There are two things to consider. One, is the metric of evaluation right? And two, even in terms of reach, is digital media going to tip over and become larger sooner rather than later?
Let’s address the second point first. It’s amazing how quickly the complexion of the media market changes. Back in the eighties, India was a print-dominated market with just two TV channels, owned and dominated by Doordarshan. The opening up of the economy in the nineties saw TV boom — and the media mix suddenly became television-dominated. Interestingly, the print media’s creative practitioners were reduced to doing “sales off” and “promotion” ads until the emergence of luxury and premium brands in the new millennium. Move to the late nineties: mobiles were a luxury owned by a niche group of people. Today, they’re a staple product, and SMSing as a reaction to programmes the norm.
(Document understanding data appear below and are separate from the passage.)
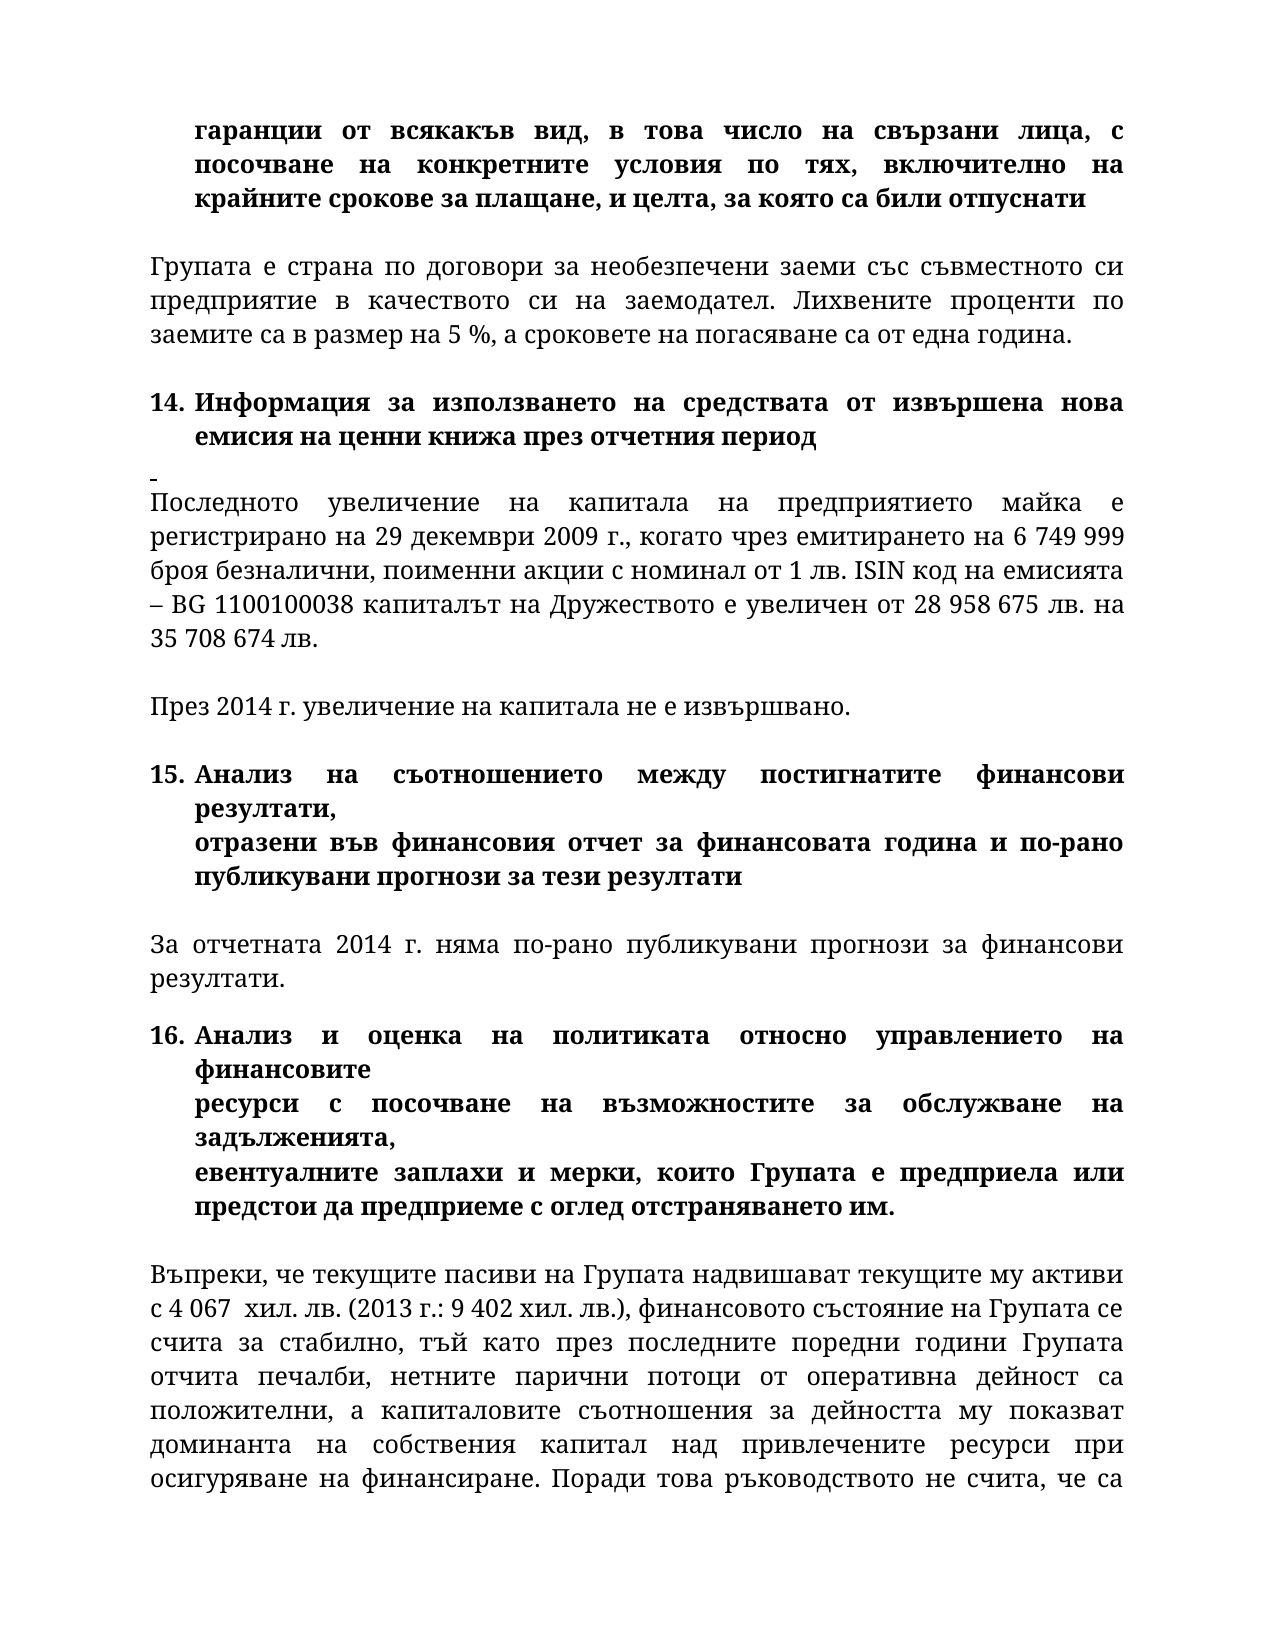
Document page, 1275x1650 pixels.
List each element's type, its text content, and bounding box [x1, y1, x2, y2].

text За отчетната 2014 г. няма по-рано публикувани прогнози за финансови резултати. [150, 927, 1125, 995]
text Последното увеличение на капитала на предприятието майка е регистрирано на 29 декември 2009 г., когато чрез емитирането на 6 749 999 броя безналични, поименни акции с номинал от 1 лв. ISIN код на емисията – BG 1100100038 капиталът на Дружеството е увеличен от 28 958 675 лв. на 35 708 674 лв. [150, 484, 1125, 654]
text През 2014 г. увеличение на капитала не е извършвано. [150, 689, 1125, 723]
list Анализ и оценка на политиката относно управлението на финансовите ресурси с посочване на възможностите за обслужване на задълженията, евентуалните заплахи и мерки, които Групата е предприела или предстои да предприеме с оглед отстраняването им. [150, 1018, 1125, 1222]
text Групата е страна по договори за необезпечени заеми със съвместното си предприятие в качеството си на заемодател. Лихвените проценти по заемите са в размер на 5 %, а сроковете на погасяване са от една година. [462, 317, 1125, 351]
list Анализ на съотношението между постигнатите финансови резултати, отразени във финансовия отчет за финансовата година и по-рано публикувани прогнози за тези резултати [150, 757, 1125, 893]
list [150, 112, 1125, 214]
list Информация за използването на средствата от извършена нова емисия на ценни книжа през отчетния период [150, 385, 1125, 453]
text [150, 1256, 1125, 1495]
Digital, if defined in the broader sense, encompassing the internet and mobiles, could suddenly transform the landscape of communication just the way television did in the nineties. The threshold could be just round the corner. The mobile screen and the computer screen could become the dominant points of interaction faster than you think.
Now, to the first point: do we have the right metric of evaluation? This is deeper, and it needs a different understanding to arrive at an appropriate answer. Mass media has operated on the “reach” concept, as that has been its strength — whether on a national basis, as general entertainment television has done; or on a city basis, as newspapers have done. This relegated the specialised media to niche positions. Getting the message across to as many consumers as possible has been the “cognitive” task of most marketers, and branding has thus comfortably leveraged the strength of mass media for two decades. When the internet emerged, mass media promoters successfully relegated it to being a one-to-one trackable communication medium and thus a sales-generation medium. However, the medium has greater power.
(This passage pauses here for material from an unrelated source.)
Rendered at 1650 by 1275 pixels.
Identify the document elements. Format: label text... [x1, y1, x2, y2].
Consider the case of Roadies, one of the most successful youth programmes on MTV. It started as a reality show, about nine years ago. But in 2008, MTV decided to get onto social media in line with being where the consumer was. Today, it has 3.5 million fans on Facebook (against being watched by two million every week for an hour on TV). The number of fans is lower than other fanbases (which vary from seven million to 25 million), but the intensity of engagement is much higher. On Facebook, it has remained in the top 30 pages for the past 32 weeks (as of mid-February), reaching a high of number six in September 2011. The “Roadies Battleground’ (its fan page on Facebook) was started to retain consumer connect when the programme was off-air, but has become a property in its own right. Today, content is created for the online version separately from what is created to go on-air — MTV recognises the power and difference of the online medium. Interestingly, Roadies comes out with a TV episode every week, and a “webisode” every day!
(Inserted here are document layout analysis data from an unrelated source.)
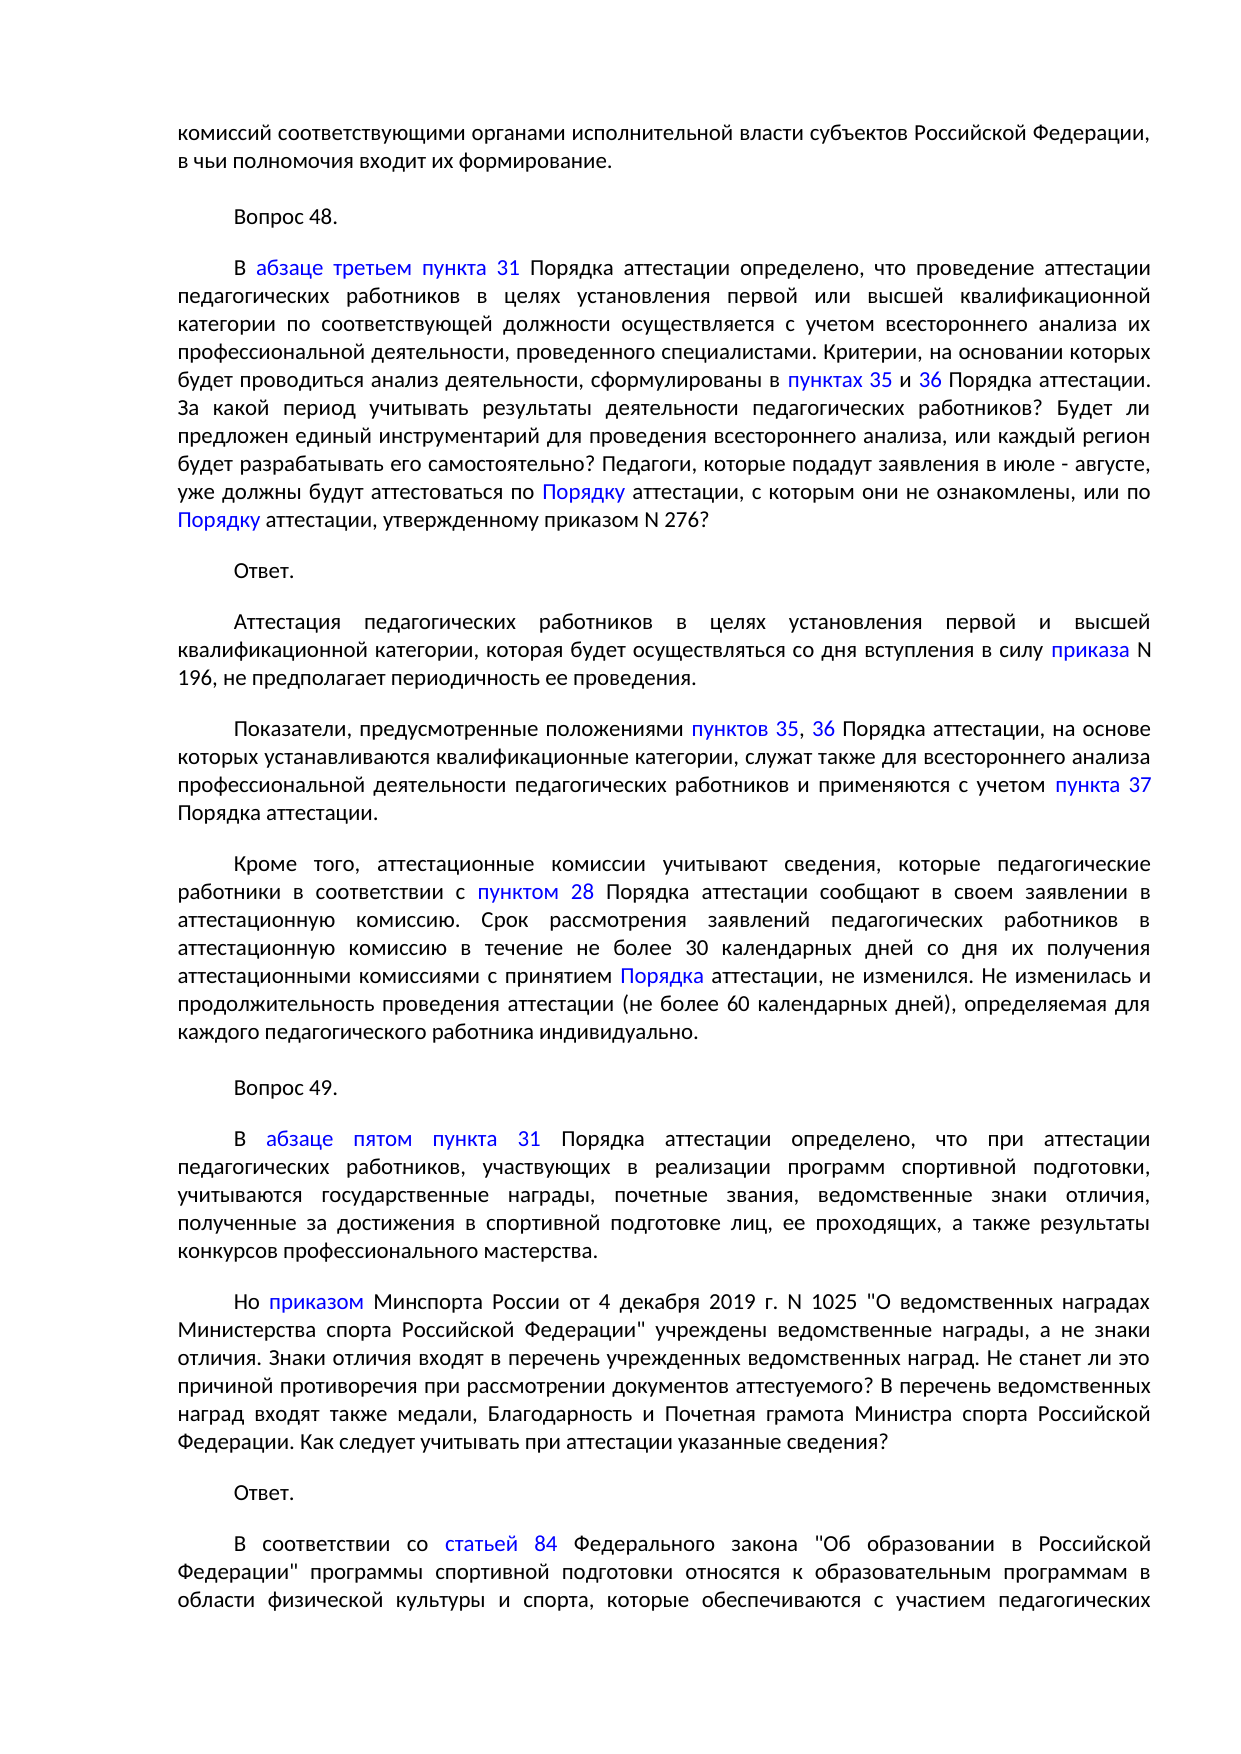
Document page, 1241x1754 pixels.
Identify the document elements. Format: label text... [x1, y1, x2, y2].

text В абзаце пятом пункта 31 Порядка аттестации определено, что при аттестации педагогических работников, участвующих в реализации программ спортивной подготовки, учитываются государственные награды, почетные звания, ведомственные знаки отличия, полученные за достижения в спортивной подготовке лиц, ее проходящих, а также результаты конкурсов профессионального мастерства. [177, 1124, 1152, 1264]
text Ответ. [177, 1478, 1152, 1506]
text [177, 118, 1152, 174]
text Ответ. [177, 556, 1152, 584]
text Показатели, предусмотренные положениями пунктов 35, 36 Порядка аттестации, на основе которых устанавливаются квалификационные категории, служат также для всестороннего анализа профессиональной деятельности педагогических работников и применяются с учетом пункта 37 Порядка аттестации. [177, 714, 1152, 826]
text В абзаце третьем пункта 31 Порядка аттестации определено, что проведение аттестации педагогических работников в целях установления первой или высшей квалификационной категории по соответствующей должности осуществляется с учетом всестороннего анализа их профессиональной деятельности, проведенного специалистами. Критерии, на основании которых будет проводиться анализ деятельности, сформулированы в пунктах 35 и 36 Порядка аттестации. За какой период учитывать результаты деятельности педагогических работников? Будет ли предложен единый инструментарий для проведения всестороннего анализа, или каждый регион будет разрабатывать его самостоятельно? Педагоги, которые подадут заявления в июле - августе, уже должны будут аттестоваться по Порядку аттестации, с которым они не ознакомлены, или по Порядку аттестации, утвержденному приказом N 276? [177, 253, 1152, 533]
text Но приказом Минспорта России от 4 декабря 2019 г. N 1025 "О ведомственных наградах Министерства спорта Российской Федерации" учреждены ведомственные награды, а не знаки отличия. Знаки отличия входят в перечень учрежденных ведомственных наград. Не станет ли это причиной противоречия при рассмотрении документов аттестуемого? В перечень ведомственных наград входят также медали, Благодарность и Почетная грамота Министра спорта Российской Федерации. Как следует учитывать при аттестации указанные сведения? [177, 1287, 1152, 1455]
text Вопрос 49. [177, 1073, 1152, 1101]
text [177, 1529, 1152, 1613]
text Аттестация педагогических работников в целях установления первой и высшей квалификационной категории, которая будет осуществляться со дня вступления в силу приказа N 196, не предполагает периодичность ее проведения. [177, 607, 1152, 691]
text Кроме того, аттестационные комиссии учитывают сведения, которые педагогические работники в соответствии с пунктом 28 Порядка аттестации сообщают в своем заявлении в аттестационную комиссию. Срок рассмотрения заявлений педагогических работников в аттестационную комиссию в течение не более 30 календарных дней со дня их получения аттестационными комиссиями с принятием Порядка аттестации, не изменился. Не изменилась и продолжительность проведения аттестации (не более 60 календарных дней), определяемая для каждого педагогического работника индивидуально. [177, 849, 1152, 1045]
text Вопрос 48. [177, 202, 1152, 230]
This is instructive. Even with its low numbers, digital media and its contribution to branding need to be viewed differently. It’s about the power of brand engagement with consumers. It’s about the power of reaching the innovators and experimenters within a brand’s target group, and getting them to become brand ambassadors. It’s about the power of creating buzz and driving influence — using engagement and by reaching the innovators. And if we believe that digital-savvy people are more consumerist (with that mindset, whether affluent or not), it is about touching the right people for higher consumption. This actually means that brands and metrics of evaluation of branding activities need to be recalibrated. This should not be very difficult for Indian marketers to appreciate, if they were to step back and think about how the best television campaigns have worked in the past. While awareness, likeability, memorability and enjoyablity were important, the best campaigns created buzz and engagement that could be palpably felt. Digital media easily provides the numbers to do the same.
Television is becoming fragmented, and consumer attention increasingly difficult to retain. Engagement is going to be the next challenge for branding and brand messaging. In that context, as digital media builds scale, how prepared are marketers and advertising agencies? That’s something worth thinking about.